An den Entscheid des Präsidenten über die Gewährung der unentgeltlichen Rechtspflege ist die Kammer gebunden. Es handelt sich bei diesem Entscheid um einen prozessleitenden Zwischenentscheid, der nicht in Rechtskraft erwächst. Inwieweit er in Wiedererwägung gezogen werden kann, kann hier offen bleiben. Die Zuständigkeit dafür würde aber auf jeden Fall nach der ZPO einzig beim Präsidenten liegen, ein Rechtsmittel gibt es in zweiter Instanz nicht (vgl. zur analogen Situation beim Verwaltungsgericht R. HIRT, die Regelung der Kosten nach st. gallischem Verwaltungsrechtspflegegesetz, 227 mit Hinweis auf VGE vom 16.11.98 i.S. L. und S.J.). Die vom Kläger gegen den Entscheid des Kammerpräsidenten vorgebrachten Argumente können daher in der jetzigen Situation nur noch im Rahmen einer allfälligen Anfechtung des vorliegenden Sachentscheids vorgebracht werden (Art. 87 Abs. 3 OG).

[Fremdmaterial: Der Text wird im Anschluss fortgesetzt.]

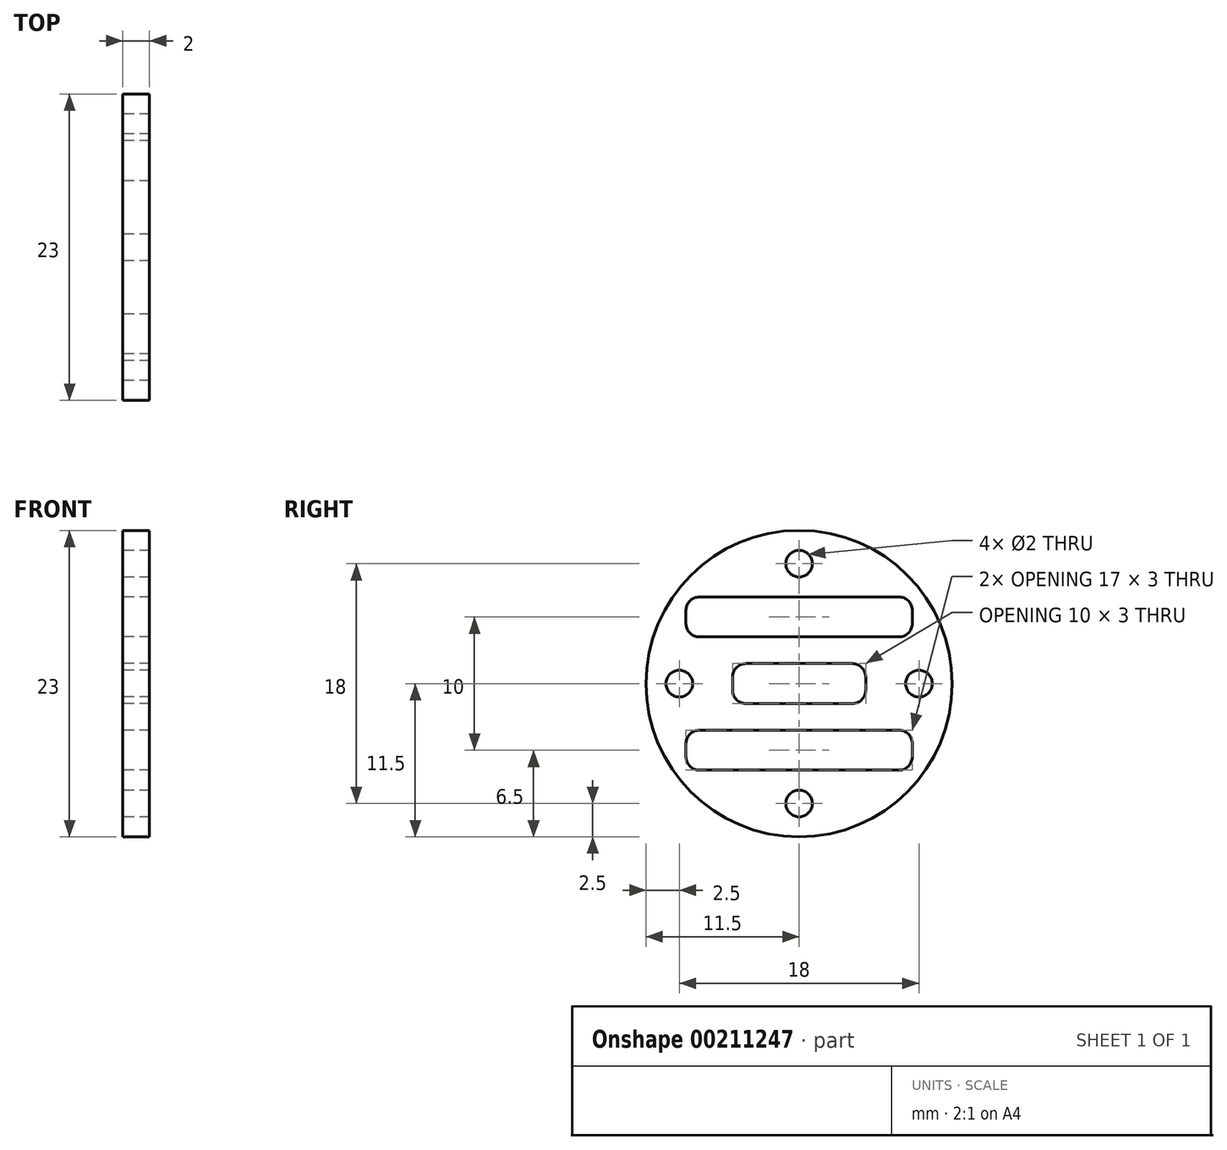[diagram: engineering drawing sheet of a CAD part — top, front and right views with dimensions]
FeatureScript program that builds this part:
annotation { "Feature Type Name" : "Feature", "Feature Type Description" : "" }
export const myFeature = defineFeature(function(context is Context, id is Id, definition is map)
    precondition{}
    {
        {
            var Q0;
            Q0=qCreatedBy(makeId("Right.planeOp"),FACE);
            var sketch = newSketch(context, id + "F0", { "sketchPlane" : qUnion([Q0])});
            skCircle(sketch, "E0", {"center": v(0, 0) * mm, "radius": 11.5 * mm});
            skCircle(sketch, "E1", {"center": v(0, 0) * mm, "radius": 9 * mm, "construction": true});
            skCircle(sketch, "E2", {"center": v(0, 9) * mm, "radius": 1 * mm});
            skCircle(sketch, "E3", {"center": v(9, 0) * mm, "radius": 1 * mm});
            skCircle(sketch, "E4", {"center": v(0, -9) * mm, "radius": 1 * mm});
            skCircle(sketch, "E5", {"center": v(-9, 0) * mm, "radius": 1 * mm});
            skLineSegment(sketch, "E6", {"start": v(-11.33, 5) * mm, "end": v(12.29, 5) * mm, "construction": true});
            skLineSegment(sketch, "E7", {"start": v(-12.66, -5) * mm, "end": v(13.02, -5) * mm, "construction": true});
            skLineSegment(sketch, "E8", {"start": v(0, 14.72) * mm, "end": v(0, -15.83) * mm, "construction": true});
            skLineSegment(sketch, "E9.bottom", {"start": v(-8.5, 6.5) * mm, "end": v(8.5, 6.5) * mm});
            skLineSegment(sketch, "E9.top", {"start": v(-8.5, 3.5) * mm, "end": v(8.5, 3.5) * mm});
            skLineSegment(sketch, "E9.left", {"start": v(-8.5, 6.5) * mm, "end": v(-8.5, 3.5) * mm});
            skLineSegment(sketch, "E9.right", {"start": v(8.5, 6.5) * mm, "end": v(8.5, 3.5) * mm});
            skPoint(sketch, "E9.middle", {"position": v(0, 5) * mm});
            skLineSegment(sketch, "E10.bottom", {"start": v(-8.5, -3.5) * mm, "end": v(8.5, -3.5) * mm});
            skLineSegment(sketch, "E10.top", {"start": v(-8.5, -6.5) * mm, "end": v(8.5, -6.5) * mm});
            skLineSegment(sketch, "E10.left", {"start": v(-8.5, -3.5) * mm, "end": v(-8.5, -6.5) * mm});
            skLineSegment(sketch, "E10.right", {"start": v(8.5, -3.5) * mm, "end": v(8.5, -6.5) * mm});
            skPoint(sketch, "E10.middle", {"position": v(0, -5) * mm});
            skLineSegment(sketch, "E11.bottom", {"start": v(-5, 1.5) * mm, "end": v(5, 1.5) * mm});
            skLineSegment(sketch, "E11.top", {"start": v(-5, -1.5) * mm, "end": v(5, -1.5) * mm});
            skLineSegment(sketch, "E11.left", {"start": v(-5, 1.5) * mm, "end": v(-5, -1.5) * mm});
            skLineSegment(sketch, "E11.right", {"start": v(5, 1.5) * mm, "end": v(5, -1.5) * mm});
            skSolve(sketch);
        }
        {
            var Q0;
            Q0=qSketchRegion(id+"F0",true);
            extrude(context, id + "F1", {"entities" : qUnion([Q0]), "depth" : 2 * mm});
        }
        {
            var Q0;
            Q0=makeQuery(id+"F1.opExtrude","SWEPT_EDGE",EDGE,{"disambiguationData":[OSD([sQuery(id+"F0.wireOp",EDGE,"E9.bottom"),sQuery(id+"F0.wireOp",EDGE,"E9.left")])]});
            var Q1;
            Q1=makeQuery(id+"F1.opExtrude","SWEPT_EDGE",EDGE,{"disambiguationData":[OSD([sQuery(id+"F0.wireOp",EDGE,"E9.top"),sQuery(id+"F0.wireOp",EDGE,"E9.left")])]});
            var Q2;
            Q2=makeQuery(id+"F1.opExtrude","SWEPT_EDGE",EDGE,{"disambiguationData":[OSD([sQuery(id+"F0.wireOp",EDGE,"E9.bottom"),sQuery(id+"F0.wireOp",EDGE,"E9.right")])]});
            var Q3;
            Q3=makeQuery(id+"F1.opExtrude","SWEPT_EDGE",EDGE,{"disambiguationData":[OSD([sQuery(id+"F0.wireOp",EDGE,"E9.top"),sQuery(id+"F0.wireOp",EDGE,"E9.right")])]});
            var Q4;
            Q4=makeQuery(id+"F1.opExtrude","SWEPT_EDGE",EDGE,{"disambiguationData":[OSD([sQuery(id+"F0.wireOp",EDGE,"E11.top"),sQuery(id+"F0.wireOp",EDGE,"E11.right")])]});
            var Q5;
            Q5=makeQuery(id+"F1.opExtrude","SWEPT_EDGE",EDGE,{"disambiguationData":[OSD([sQuery(id+"F0.wireOp",EDGE,"E11.top"),sQuery(id+"F0.wireOp",EDGE,"E11.left")])]});
            var Q6;
            Q6=makeQuery(id+"F1.opExtrude","SWEPT_EDGE",EDGE,{"disambiguationData":[OSD([sQuery(id+"F0.wireOp",EDGE,"E10.top"),sQuery(id+"F0.wireOp",EDGE,"E10.left")])]});
            var Q7;
            Q7=makeQuery(id+"F1.opExtrude","SWEPT_EDGE",EDGE,{"disambiguationData":[OSD([sQuery(id+"F0.wireOp",EDGE,"E10.top"),sQuery(id+"F0.wireOp",EDGE,"E10.right")])]});
            var Q8;
            Q8=makeQuery(id+"F1.opExtrude","SWEPT_EDGE",EDGE,{"disambiguationData":[OSD([sQuery(id+"F0.wireOp",EDGE,"E11.bottom"),sQuery(id+"F0.wireOp",EDGE,"E11.left")])]});
            var Q9;
            Q9=makeQuery(id+"F1.opExtrude","SWEPT_EDGE",EDGE,{"disambiguationData":[OSD([sQuery(id+"F0.wireOp",EDGE,"E10.bottom"),sQuery(id+"F0.wireOp",EDGE,"E10.left")])]});
            var Q10;
            Q10=makeQuery(id+"F1.opExtrude","SWEPT_EDGE",EDGE,{"disambiguationData":[OSD([sQuery(id+"F0.wireOp",EDGE,"E10.bottom"),sQuery(id+"F0.wireOp",EDGE,"E10.right")])]});
            var Q11;
            Q11=makeQuery(id+"F1.opExtrude","SWEPT_EDGE",EDGE,{"disambiguationData":[OSD([sQuery(id+"F0.wireOp",EDGE,"E11.bottom"),sQuery(id+"F0.wireOp",EDGE,"E11.right")])]});
            fillet(context, id + "F2", {"entities" : qUnion([Q0, Q1, Q2, Q3, Q4, Q5, Q6, Q7, Q8, Q9, Q10, Q11]), "radius" : 1 * mm, "tangentPropagation" : true, "allowEdgeOverflow" : false});
        }
    });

Im Übrigen hat der Kammerpräsident auch nicht in Überschreitung seiner sachlichen Zuständigkeit gehandelt. Nach Art. 286 Abs. 1 ZPO bezeichnet der Gerichtspräsident in der Bewilligung unter anderem den Umfang der unentgeltlichen Prozessführung, womit auf deren verschiedene Aspekte gemäss Art. 282 ZPO Bezug genommen wird. Die unentgeltliche Prozessführung kann in diesem Rahmen und unter Beachtung der grundsätzlichen Voraussetzungen gemäss Art. 281 ZPO beschränkt werden (LEUENBERGER/UFFER-TOBLER, Kommentar zur st. gallischen Zivilprozessordnung, N 2 zu Art. 286). Grundsätzlich gilt, dass unnötiger Aufwand nicht zu entschädigen ist. Die vom Kammerpräsidenten vorgenommene Einschränkung bedeutet konkret nichts anderes, als dass in einem bestimmten Punkt im voraus klar festgestellt wird, was als nicht zu entschädigender Aufwand zu geltend hat.

 

Vorerst ist festzuhalten, dass der Rechtsvertreter des Klägers selbstverständlich grundsätzlich berechtigt war, auch Ausführungen zu jenen Sachverhalten zu machen, die gemäss Entscheid vom 20. Feburar 2006 als aussichtslos betrachtet wurden. Er macht dies aber ausserhalb der seinem Klienten gewährten unentgeltlichen Prozessführung. Der qualitativen Einschränkung der unentgeltlichen Prozessführung kann praktisch über die in Art. 26 HonO festgelegte Bandbreite des Honorars im Berufungsverfahren Rechnung getragen werden. Auszugehen ist von der Praxis der Kammer, dass in einem durchschnittlich aufwendigen schriftlichen Verfahren im Rahmen von Art. 26 lit. a HonO eine Entschädigung von 40% resultiert. Dieser Ansatz ist ermessensweise und unter Berücksichtigung des angemessenen Aufwands für die als nicht aussichtslos bezeichnete Argumentation zu kürzen. Vorliegend erscheint eine Kürzung um 10% als angemessen.

 

Konkret ist auf der Grundlage des erwähnten Streitwerts von Fr. 11'284.- und einem entsprechenden mittleren Honorar nach Art. 14 lit. b HonO von Fr. 2968.- für das Berufungsverfahren von einem mittleren Honorar von Fr. 1'484.- auszugehen (Art. 26 lit. a [30%] und Art. 18 lit. b [20%] HonO). Dieser Betrag ist um 20% herabzusetzen (Art. 31 Abs. 3 AnwG), so dass sich ein Honoraranspruch von 1'187.- ergibt. Unter Berücksichtigung von Barauslagen und Mehrwertsteuer (Art. 28 und Art. 29bis Abs. 1 HonO) ergibt sich somit gerundet eine Entschädigung von Fr. 1341.-.